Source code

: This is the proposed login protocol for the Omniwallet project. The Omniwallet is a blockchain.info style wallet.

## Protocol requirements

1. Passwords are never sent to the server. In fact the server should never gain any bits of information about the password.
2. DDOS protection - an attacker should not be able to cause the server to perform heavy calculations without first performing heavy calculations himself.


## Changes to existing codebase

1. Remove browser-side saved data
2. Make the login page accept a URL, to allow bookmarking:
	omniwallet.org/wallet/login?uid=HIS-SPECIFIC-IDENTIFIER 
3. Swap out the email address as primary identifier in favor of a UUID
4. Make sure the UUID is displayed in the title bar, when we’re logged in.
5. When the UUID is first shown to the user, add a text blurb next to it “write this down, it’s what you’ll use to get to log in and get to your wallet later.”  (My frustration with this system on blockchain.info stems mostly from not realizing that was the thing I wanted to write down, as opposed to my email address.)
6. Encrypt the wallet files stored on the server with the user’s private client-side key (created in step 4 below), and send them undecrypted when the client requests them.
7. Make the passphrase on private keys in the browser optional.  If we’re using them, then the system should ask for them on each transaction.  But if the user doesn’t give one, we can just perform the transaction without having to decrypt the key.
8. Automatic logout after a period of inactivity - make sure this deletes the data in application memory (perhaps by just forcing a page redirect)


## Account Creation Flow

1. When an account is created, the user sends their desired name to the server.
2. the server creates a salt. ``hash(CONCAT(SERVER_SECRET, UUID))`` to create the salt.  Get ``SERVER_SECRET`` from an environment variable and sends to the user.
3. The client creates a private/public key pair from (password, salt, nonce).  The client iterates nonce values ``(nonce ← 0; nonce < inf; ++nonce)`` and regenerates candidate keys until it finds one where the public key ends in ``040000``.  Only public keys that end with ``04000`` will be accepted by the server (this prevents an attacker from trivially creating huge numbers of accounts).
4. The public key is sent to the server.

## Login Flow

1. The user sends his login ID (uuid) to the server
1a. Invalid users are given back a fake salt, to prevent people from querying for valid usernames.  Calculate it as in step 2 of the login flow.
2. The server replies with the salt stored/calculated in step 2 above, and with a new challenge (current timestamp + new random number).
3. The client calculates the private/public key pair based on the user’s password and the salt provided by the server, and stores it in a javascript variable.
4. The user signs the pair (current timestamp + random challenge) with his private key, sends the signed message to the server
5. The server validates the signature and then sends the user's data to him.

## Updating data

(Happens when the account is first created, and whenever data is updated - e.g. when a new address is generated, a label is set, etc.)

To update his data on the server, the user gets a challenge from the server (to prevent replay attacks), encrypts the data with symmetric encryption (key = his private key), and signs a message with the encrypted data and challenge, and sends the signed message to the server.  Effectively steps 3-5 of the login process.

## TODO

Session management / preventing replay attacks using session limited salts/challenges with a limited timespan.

- - - - - - -

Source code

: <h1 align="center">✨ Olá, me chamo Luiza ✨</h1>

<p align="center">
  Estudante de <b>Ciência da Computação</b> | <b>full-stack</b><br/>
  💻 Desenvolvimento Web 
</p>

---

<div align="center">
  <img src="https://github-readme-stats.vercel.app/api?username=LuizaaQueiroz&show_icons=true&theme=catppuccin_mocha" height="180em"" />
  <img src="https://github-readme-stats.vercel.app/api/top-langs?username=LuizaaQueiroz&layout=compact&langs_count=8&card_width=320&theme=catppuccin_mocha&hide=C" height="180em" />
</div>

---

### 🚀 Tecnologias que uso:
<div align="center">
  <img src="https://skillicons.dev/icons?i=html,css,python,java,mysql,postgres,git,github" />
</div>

- - - - - - -

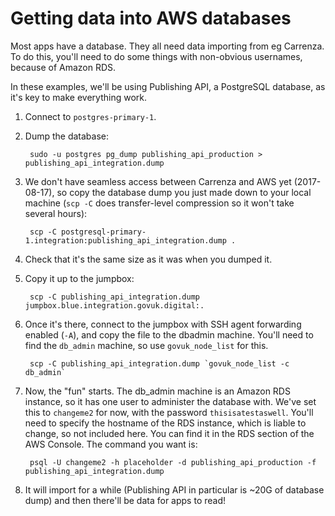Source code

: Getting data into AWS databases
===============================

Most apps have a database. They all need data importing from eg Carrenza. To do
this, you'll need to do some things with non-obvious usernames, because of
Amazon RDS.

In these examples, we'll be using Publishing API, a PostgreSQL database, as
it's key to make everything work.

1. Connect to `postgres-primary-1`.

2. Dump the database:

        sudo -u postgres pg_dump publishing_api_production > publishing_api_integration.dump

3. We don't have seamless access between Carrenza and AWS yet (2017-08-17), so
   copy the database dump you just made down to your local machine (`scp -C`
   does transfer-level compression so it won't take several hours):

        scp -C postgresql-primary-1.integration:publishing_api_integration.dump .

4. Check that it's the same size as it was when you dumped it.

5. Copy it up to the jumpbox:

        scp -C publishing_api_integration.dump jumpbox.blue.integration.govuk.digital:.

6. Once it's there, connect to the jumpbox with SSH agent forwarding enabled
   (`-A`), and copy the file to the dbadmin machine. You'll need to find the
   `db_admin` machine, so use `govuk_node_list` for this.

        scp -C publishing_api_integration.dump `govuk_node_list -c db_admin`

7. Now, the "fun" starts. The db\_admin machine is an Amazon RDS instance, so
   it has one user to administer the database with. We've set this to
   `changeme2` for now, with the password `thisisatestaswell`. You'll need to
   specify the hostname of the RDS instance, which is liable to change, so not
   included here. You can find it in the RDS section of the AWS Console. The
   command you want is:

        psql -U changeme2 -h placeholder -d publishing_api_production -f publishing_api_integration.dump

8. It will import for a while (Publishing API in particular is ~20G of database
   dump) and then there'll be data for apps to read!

- - - - - - -

*Your instructions*.
Reproduce, unchanged, the part of the items that begins with the line containing "## Updating data" and ends with the line containing "Session management /", including both of those lines.

*Expected answer*.
## Updating data

(Happens when the account is first created, and whenever data is updated - e.g. when a new address is generated, a label is set, etc.)

To update his data on the server, the user gets a challenge from the server (to prevent replay attacks), encrypts the data with symmetric encryption (key = his private key), and signs a message with the encrypted data and challenge, and sends the signed message to the server.  Effectively steps 3-5 of the login process.

## TODO

Session management / preventing replay attacks using session limited salts/challenges with a limited timespan.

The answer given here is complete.